**AVAILABLE DATA:**
=======
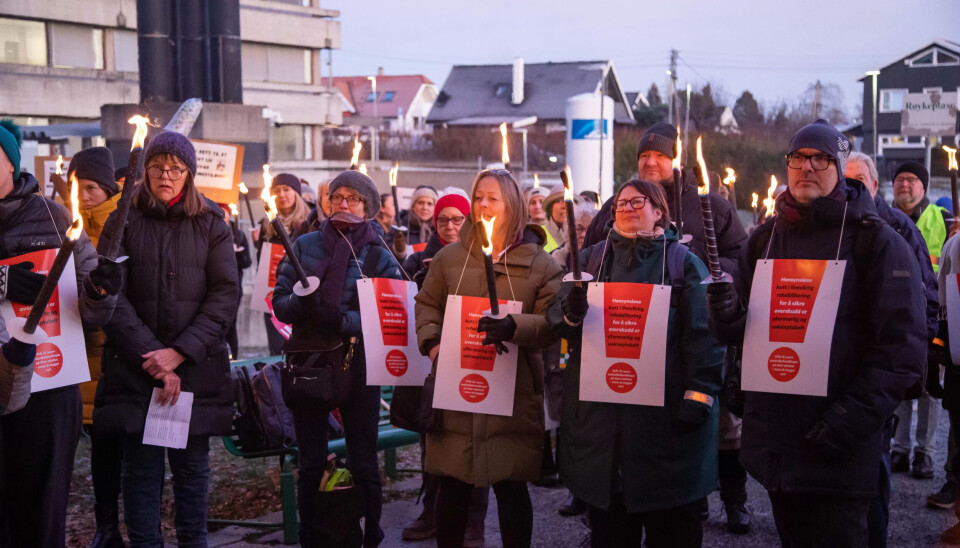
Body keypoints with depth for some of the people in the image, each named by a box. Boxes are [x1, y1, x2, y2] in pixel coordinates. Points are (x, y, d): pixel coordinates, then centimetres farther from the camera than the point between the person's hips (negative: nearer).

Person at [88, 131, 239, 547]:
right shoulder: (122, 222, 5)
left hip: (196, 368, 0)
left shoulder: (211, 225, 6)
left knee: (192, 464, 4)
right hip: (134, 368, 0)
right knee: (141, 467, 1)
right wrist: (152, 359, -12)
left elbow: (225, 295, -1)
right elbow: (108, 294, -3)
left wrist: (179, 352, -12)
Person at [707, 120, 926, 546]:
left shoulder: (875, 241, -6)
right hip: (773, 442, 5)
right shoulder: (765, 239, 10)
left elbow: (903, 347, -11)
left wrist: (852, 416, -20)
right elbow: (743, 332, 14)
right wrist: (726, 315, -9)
=======
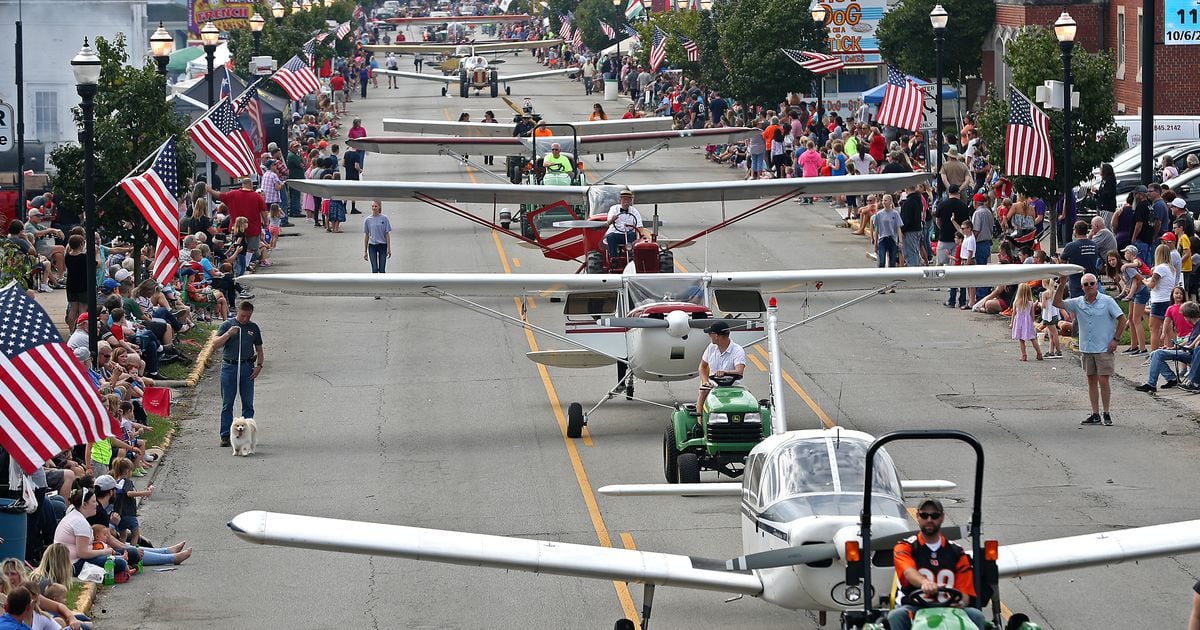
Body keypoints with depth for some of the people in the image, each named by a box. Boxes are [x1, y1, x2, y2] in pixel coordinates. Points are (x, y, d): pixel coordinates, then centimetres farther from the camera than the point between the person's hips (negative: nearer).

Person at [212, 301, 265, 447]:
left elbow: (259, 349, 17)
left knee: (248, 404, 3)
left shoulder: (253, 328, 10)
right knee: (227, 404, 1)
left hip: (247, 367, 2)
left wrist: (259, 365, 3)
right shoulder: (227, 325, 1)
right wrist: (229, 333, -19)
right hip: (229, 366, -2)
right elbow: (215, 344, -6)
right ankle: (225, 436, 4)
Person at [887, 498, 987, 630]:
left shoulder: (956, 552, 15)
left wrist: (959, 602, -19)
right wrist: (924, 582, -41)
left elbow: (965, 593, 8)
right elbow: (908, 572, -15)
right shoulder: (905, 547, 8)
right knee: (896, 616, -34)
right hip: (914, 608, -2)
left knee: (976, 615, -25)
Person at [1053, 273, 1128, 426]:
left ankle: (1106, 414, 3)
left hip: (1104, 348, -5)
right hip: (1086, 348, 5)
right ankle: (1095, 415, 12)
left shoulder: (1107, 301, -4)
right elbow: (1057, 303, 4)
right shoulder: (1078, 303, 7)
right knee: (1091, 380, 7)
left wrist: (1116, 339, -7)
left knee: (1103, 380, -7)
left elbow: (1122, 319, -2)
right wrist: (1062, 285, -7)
=======
**PROBLEM DESCRIPTION:** Each line above that carries the string "shoulder" has to be returned.

**COMPLETED TASK:**
right shoulder: (122, 222, 5)
left shoulder: (211, 225, 6)
left shoulder: (875, 241, -6)
right shoulder: (765, 239, 10)
left shoulder: (253, 328, 10)
right shoulder: (227, 325, 1)
left shoulder: (956, 552, 15)
right shoulder: (905, 547, 8)
left shoulder: (1107, 301, -4)
right shoulder: (1078, 303, 7)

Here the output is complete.